CULTURA & SOCIETA'

GRAFFITI Cristianesimo, gesto sacro e profano

DI ENZO RUJU

Vicende umane hanno dato il tributo a problematiche socio culturali al nostro paese. La figura simbolo di ecce homo, di Gesù in croce per la Santa alleanza nel segno della croce. La stabilità tra popoli, indispensabile per la pace, equilibrio geo politico e culturale nel rispetto di usi e costumi di ogni frontiera. Certo il pianeta arte ha il suo impatto nei linguaggi artisti contemporanei. Le fasi alterne del percorso culturale hanno inciso nella formazione di artisti comuni e non comuni, la sperimentazione ha fornito declinazioni anticipando linguaggi, non solo diversificati, ma con il potere di espressioni future o anticipando un vocabolario con un lessico da comprendere. Vedi Caravaggio anticipa la fotografia,vedi Buonarroti anticipa il Barocco, Leonardo anticipa le macchine da guerra, non solo, l’aereo, il sommozzatore, oltre a essere il pittore o dipintore tra natura, filosofia, il genio rinascimentale grazie alla visione del Vasari nel diario vita d’artista. Si prosegue nel cristianesimo, basta pensare alla città del Vaticano un museo permanente di opere dal rinascimento in poi, visione eclettica di talenti giovanili del periodo rinascimentale dove committenza, mecenatismo hanno permesso il percorso museale cristiano delle opere esposte nel sacro Tempio della cristianità.

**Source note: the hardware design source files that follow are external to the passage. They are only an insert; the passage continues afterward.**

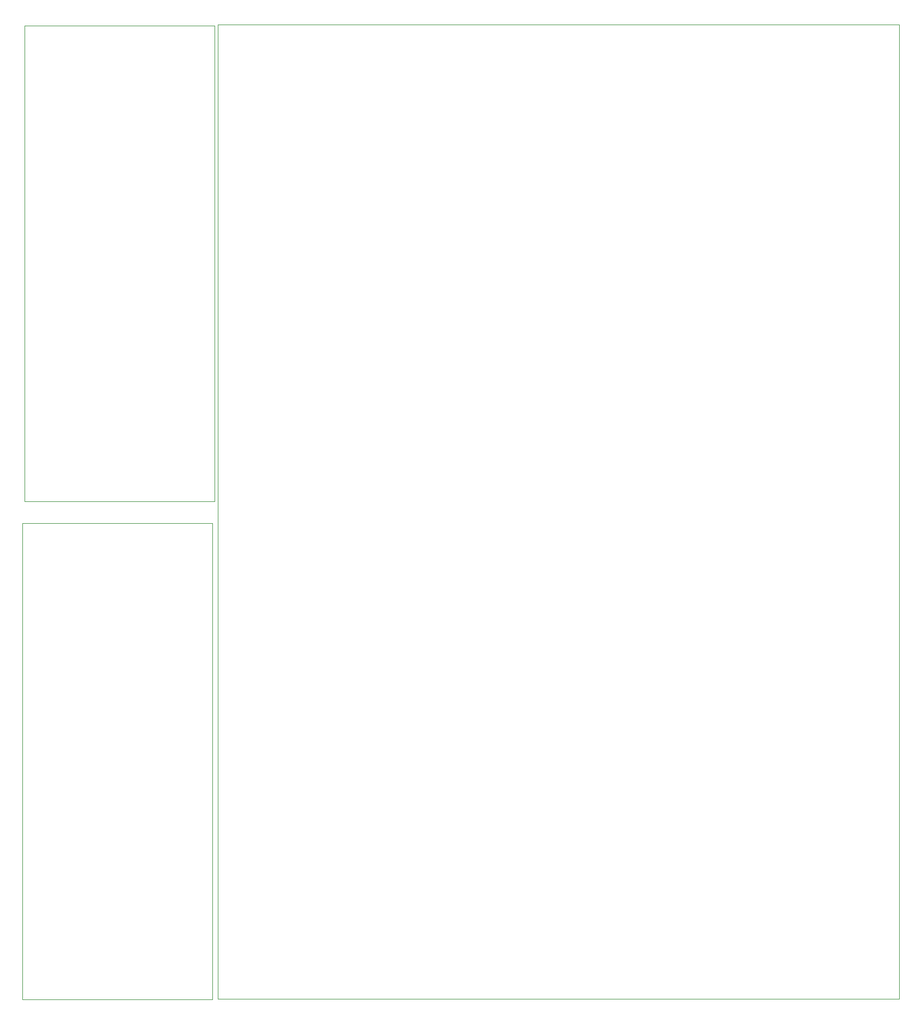
<source format=gbr>
%TF.GenerationSoftware,KiCad,Pcbnew,(7.0.0)*%
%TF.CreationDate,2024-10-30T08:51:02+03:30*%
%TF.ProjectId,tester supply,74657374-6572-4207-9375-70706c792e6b,rev?*%
%TF.SameCoordinates,Original*%
%TF.FileFunction,Profile,NP*%
%FSLAX46Y46*%
G04 Gerber Fmt 4.6, Leading zero omitted, Abs format (unit mm)*
G04 Created by KiCad (PCBNEW (7.0.0)) date 2024-10-30 08:51:02*
%MOMM*%
%LPD*%
G01*
G04 APERTURE LIST*
%TA.AperFunction,Profile*%
%ADD10C,0.100000*%
%TD*%
G04 APERTURE END LIST*
D10*
X126430000Y-175550000D02*
X126430000Y-101780000D01*
X126430000Y-101780000D02*
X155860000Y-101780000D01*
X155900000Y-175550000D02*
X126430000Y-175550000D01*
X155900000Y-101780000D02*
X155900000Y-175550000D01*
X156230000Y-24610000D02*
X156230000Y-98380000D01*
X156230000Y-98380000D02*
X126800000Y-98380000D01*
X126760000Y-24610000D02*
X156230000Y-24610000D01*
X126760000Y-98380000D02*
X126760000Y-24610000D01*
X156800000Y-175480000D02*
X262400000Y-175480000D01*
X262400000Y-24480000D02*
X156800000Y-24480000D01*
X156800000Y-24480000D02*
X156800000Y-175480000D01*
X262400000Y-24480000D02*
X262400000Y-175480000D01*
M02*

</source>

Sacro e profano, pagano e cristiano nella successione del credo della propria coscienza. Arte sublime, non retorica, sperimentazione, creatività, disegno, tavolozza il mondo a colori espresso in Vaticano. Oblio, filosofia, narrativa, Caravaggio, Buonarroti, Botticelli, il pittore del pianeta celestiale delle donne, aristocrazia, popolane, mondi diversi, ma significativi per il gesto pittorico. L’idea di bellezza di Argan storico del novecento allo studio del graffitismo ai nostri giorno. Vasari, Milizia, Argan, Sgarbi, tanti altri autorevoli critici a scrivere la bellezza del pianeta attraverso l’ operato di geni del passato e attuali. Giovani osservate e ammirate il linguaggio storico e futuro del nostro paese Italia.